Newborn screening efforts focusing on the quantification of T cell receptor excision circles (TRECs), as a biomarker for abnormal thymic production of T cells, have allowed for the identification and definitive treatment of severe combined immunodeficiency (SCID) in asymptomatic neonates. With the adoption of TREC quantification in Guthrie cards across the USA and abroad, typical, and atypical SCID constitutes only ~ 10% of cases identified with abnormal TRECs associated with T cell lymphopenia. Several other non-SCID-related conditions may be identified by newborn screening in a term infant. Thus, it is important for physicians to recognize that other factors, such as prematurity, are often associated with low TRECs initially, but often improve with age. This paper focuses on a challenge that immunologists face: the diagnostic evaluation and management of cases in which abnormal TRECs are associated with variants of T cell lymphopenia in the absence of a genetically defined form of typical or atypical SCID. Various syndromes associated with T cell impairment, secondary forms of T cell lymphopenia, and idiopathic T cell lymphopenia are identified using this screening approach. Yet there is no consensus or guidelines to assist in the evaluation and management of these newborns, despite representing 90% of the patients identified, resulting in significant work for the clinical teams until a diagnosis is made. Using a case-based approach, we review pearls relevant to the evaluation of these newborns, as well as the management dilemmas for the families and team related to the resolution of genetic ambiguities.

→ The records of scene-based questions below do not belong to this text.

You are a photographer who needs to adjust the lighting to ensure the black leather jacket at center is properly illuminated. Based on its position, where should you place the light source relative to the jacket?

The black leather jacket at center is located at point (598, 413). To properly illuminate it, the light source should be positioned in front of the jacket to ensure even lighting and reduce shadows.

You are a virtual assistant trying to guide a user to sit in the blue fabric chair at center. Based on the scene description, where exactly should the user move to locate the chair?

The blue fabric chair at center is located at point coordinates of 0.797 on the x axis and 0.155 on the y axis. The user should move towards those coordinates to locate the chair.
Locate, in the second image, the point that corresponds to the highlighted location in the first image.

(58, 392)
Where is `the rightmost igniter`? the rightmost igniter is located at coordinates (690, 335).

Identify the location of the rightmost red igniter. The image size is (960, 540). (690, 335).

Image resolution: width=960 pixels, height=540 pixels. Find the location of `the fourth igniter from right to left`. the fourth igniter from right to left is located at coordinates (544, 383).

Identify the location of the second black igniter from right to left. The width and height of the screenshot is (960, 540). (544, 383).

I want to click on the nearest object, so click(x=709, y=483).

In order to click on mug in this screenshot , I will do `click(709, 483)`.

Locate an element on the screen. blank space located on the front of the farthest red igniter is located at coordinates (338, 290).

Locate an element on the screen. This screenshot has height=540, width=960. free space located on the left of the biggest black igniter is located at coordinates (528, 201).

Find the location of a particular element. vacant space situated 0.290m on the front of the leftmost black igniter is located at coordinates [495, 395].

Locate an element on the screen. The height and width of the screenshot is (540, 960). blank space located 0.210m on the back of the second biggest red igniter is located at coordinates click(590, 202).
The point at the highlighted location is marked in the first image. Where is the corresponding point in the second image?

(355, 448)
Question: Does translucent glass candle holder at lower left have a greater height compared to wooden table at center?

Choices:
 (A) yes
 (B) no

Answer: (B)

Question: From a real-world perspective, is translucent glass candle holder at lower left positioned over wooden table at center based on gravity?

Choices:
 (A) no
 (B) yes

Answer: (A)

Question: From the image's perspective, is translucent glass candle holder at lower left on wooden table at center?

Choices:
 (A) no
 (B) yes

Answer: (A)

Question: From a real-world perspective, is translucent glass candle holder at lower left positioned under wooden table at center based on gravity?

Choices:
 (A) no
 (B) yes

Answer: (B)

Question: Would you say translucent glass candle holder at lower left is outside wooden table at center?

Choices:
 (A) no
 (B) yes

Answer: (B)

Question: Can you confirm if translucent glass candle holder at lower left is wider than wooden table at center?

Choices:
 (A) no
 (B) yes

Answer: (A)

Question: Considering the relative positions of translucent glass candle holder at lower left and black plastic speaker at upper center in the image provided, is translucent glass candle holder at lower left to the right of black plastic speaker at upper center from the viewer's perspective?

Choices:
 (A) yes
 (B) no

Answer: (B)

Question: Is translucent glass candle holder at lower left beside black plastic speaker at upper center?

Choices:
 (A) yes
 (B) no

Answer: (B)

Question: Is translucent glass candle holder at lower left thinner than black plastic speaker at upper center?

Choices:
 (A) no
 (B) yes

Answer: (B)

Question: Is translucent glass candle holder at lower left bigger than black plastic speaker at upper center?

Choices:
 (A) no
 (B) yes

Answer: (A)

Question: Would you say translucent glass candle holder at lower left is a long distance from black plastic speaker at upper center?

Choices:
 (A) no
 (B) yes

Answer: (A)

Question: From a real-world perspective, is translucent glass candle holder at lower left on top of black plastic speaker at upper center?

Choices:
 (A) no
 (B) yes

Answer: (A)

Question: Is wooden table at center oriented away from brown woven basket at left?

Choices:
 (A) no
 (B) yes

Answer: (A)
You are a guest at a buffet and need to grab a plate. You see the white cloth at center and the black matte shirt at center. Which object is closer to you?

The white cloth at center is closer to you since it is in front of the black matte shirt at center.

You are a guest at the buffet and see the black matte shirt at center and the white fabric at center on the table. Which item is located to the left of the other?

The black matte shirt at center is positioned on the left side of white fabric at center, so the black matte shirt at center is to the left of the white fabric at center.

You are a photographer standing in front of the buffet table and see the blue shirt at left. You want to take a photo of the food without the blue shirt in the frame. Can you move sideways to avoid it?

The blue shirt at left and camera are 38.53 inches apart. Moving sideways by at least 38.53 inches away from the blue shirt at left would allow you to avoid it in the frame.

新生儿筛查工作重点关注 T 细胞受体切除环 (TREC) 的量化，TREC 作为 T 细胞胸腺生成异常的生物标志物，有助于识别和明确治疗无症状新生儿的严重联合免疫缺陷 (SCID)。随着美国和国外 Guthrie 卡采用 TREC 定量，典型和非典型 SCID 只占与 T 细胞淋巴细胞减少相关的异常 TREC 病例的约 10%。一些其他非 SCID 相关的病症可以通过足月婴儿的新生儿筛查来识别。因此，医生必须认识到其他因素（例如早产）最初通常与低 TREC 相关，但通常会随着年龄的增长而改善。本文重点讨论免疫学家面临的挑战：在不存在典型或非典型 SCID 遗传定义形式的情况下，对异常 TREC 与 T 细胞淋巴细胞减少变异相关的病例进行诊断评估和管理。使用这种筛查方法可以识别与 T 细胞损伤、继发性 T 细胞淋巴细胞减少症和特发性 T 细胞淋巴细胞减少症相关的各种综合征。然而，尽管这些新生儿占已确诊患者的 90%，但尚无共识或指南来协助评估和管理，导致临床团队在做出诊断之前需要做大量工作。使用基于案例的方法，我们回顾了与这些新生儿评估相关的珍珠，以及与解决遗传模糊性相关的家庭和团队的管理困境。